Wanted Sex Offender Blames Police Slowness for Frostbite Amputations
Thursday, February 28, 2002
BANGOR, Maine — No good pursuit goes unpunished; at least for a detective in Maine.
A wanted Florida sex offender who fled into the Maine woods and got lost said he had to have several toes amputated due to frostbite because authorities were slow in apprehending him.
Harvey Taylor, 48, spent at least three nights in the snowy woods in Mattawamkeag after running from a Penobscot County Sheriff's detective a few weeks ago.
Taylor now threatens to sue the detective.
"If he had done his job properly I wouldn't be in the condition that I'm in right now," Taylor told the Bangor Daily News in a telephone interview Tuesday from his room at St. Joseph Hospital. "I would have been in jail that very same day."
Taylor said he lost toes on his left foot.
A hospital spokesman declined to comment on his condition.
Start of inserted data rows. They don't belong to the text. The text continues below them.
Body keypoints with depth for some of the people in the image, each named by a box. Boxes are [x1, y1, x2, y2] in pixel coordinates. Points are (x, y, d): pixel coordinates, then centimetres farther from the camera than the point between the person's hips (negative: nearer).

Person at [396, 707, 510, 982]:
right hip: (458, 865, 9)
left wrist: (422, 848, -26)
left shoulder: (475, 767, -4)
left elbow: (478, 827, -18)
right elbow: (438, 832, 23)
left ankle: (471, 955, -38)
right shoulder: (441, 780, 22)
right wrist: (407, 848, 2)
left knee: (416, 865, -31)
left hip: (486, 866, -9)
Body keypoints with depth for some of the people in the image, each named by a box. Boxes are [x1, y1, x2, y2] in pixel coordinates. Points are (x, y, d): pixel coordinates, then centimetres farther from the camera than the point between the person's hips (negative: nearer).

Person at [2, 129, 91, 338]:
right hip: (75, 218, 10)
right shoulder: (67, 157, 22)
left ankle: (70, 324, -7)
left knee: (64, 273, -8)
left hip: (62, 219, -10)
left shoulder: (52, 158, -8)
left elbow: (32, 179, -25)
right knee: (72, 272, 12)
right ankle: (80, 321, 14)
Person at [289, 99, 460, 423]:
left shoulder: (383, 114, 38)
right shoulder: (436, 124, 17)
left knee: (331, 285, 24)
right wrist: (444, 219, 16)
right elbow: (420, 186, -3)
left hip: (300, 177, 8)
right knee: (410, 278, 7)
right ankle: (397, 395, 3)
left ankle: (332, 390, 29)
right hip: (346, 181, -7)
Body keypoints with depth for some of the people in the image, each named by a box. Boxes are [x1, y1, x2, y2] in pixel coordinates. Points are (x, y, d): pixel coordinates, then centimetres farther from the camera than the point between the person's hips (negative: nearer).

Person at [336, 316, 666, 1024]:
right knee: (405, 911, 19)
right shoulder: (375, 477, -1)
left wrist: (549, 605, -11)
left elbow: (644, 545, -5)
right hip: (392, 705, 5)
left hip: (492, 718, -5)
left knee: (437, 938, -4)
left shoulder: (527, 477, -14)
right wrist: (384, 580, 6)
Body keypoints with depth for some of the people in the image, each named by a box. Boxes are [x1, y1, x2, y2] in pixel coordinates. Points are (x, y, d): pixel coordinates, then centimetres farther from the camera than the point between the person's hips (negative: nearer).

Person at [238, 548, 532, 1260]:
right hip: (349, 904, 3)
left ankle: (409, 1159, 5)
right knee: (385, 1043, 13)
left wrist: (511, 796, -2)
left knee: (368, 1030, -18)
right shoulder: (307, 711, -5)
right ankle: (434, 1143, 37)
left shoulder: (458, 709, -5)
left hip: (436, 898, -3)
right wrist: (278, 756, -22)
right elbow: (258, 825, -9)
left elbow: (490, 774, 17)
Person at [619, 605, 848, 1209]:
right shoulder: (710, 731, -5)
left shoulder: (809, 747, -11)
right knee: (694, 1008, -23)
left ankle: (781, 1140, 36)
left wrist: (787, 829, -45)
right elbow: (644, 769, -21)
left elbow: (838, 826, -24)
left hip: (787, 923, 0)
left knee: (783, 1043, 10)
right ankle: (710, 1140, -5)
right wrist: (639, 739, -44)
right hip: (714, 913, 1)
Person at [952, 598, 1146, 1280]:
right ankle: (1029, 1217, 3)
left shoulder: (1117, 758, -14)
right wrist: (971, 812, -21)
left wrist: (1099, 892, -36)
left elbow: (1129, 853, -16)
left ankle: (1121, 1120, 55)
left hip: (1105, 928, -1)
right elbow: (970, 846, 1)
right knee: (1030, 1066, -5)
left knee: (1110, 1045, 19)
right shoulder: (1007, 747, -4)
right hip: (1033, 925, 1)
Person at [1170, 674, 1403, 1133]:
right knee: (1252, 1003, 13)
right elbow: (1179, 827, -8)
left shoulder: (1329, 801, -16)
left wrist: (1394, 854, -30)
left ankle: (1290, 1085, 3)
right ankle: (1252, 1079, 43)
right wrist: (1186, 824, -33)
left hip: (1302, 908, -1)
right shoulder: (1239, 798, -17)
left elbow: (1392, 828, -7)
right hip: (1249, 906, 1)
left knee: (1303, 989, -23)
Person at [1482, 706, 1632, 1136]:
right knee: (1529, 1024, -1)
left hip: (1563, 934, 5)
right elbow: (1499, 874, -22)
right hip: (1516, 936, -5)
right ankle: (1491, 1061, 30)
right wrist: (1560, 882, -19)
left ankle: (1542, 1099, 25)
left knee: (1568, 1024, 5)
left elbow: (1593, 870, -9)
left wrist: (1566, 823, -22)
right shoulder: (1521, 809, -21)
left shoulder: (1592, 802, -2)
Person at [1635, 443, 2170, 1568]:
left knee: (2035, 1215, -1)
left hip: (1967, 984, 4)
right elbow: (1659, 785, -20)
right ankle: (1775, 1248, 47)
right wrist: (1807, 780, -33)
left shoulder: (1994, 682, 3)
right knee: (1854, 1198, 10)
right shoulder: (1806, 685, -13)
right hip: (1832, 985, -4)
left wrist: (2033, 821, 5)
Chief Deputy Glenn Ross of the sheriff's office said the complaining convict is wanted in Brevard County, Fla., for probation violations linked to his convictions for sexual offenses involving a minor child.
Detective Timothy Jameson was assigned the case after authorities learned that Taylor, who had been living in Maine under an alias, was reported in Mattawamkeag.
Jameson met there with Taylor on Feb. 6. Taylor was arrested by police and wardens Feb. 11 after his ordeal in the woods.
Taylor said he had no idea Jameson was a detective.
"I thought he was a nut," Taylor said. "When he opened his coat a little bit I took for granted he was trying to show me, 'Hey, I got a gun.' I took off running and he chased me until I got to the side of the woods."
Ross said the detective opened his coat to show his badge, but Taylor refused to identify himself and jumped into a car driven by another person and left.
The detective called for assistance and pursued the vehicle in his cruiser before Taylor jumped out of the car and ran into the woods, Ross said.
Jameson followed Taylor's tracks a few hundred yards into the woods, but could not find Taylor. Ross said police patrolled the area and sent out an alert to other agencies.
Taylor said he got lost and spent three nights in the woods where snow was knee and hip deep. An ice storm hit the first night and it later snowed, he said.
Taylor said he followed a bird out of the woods, then went to a Mattawamkeag residence, where police and wardens came the following day.
"I didn't run. I couldn't," said Taylor.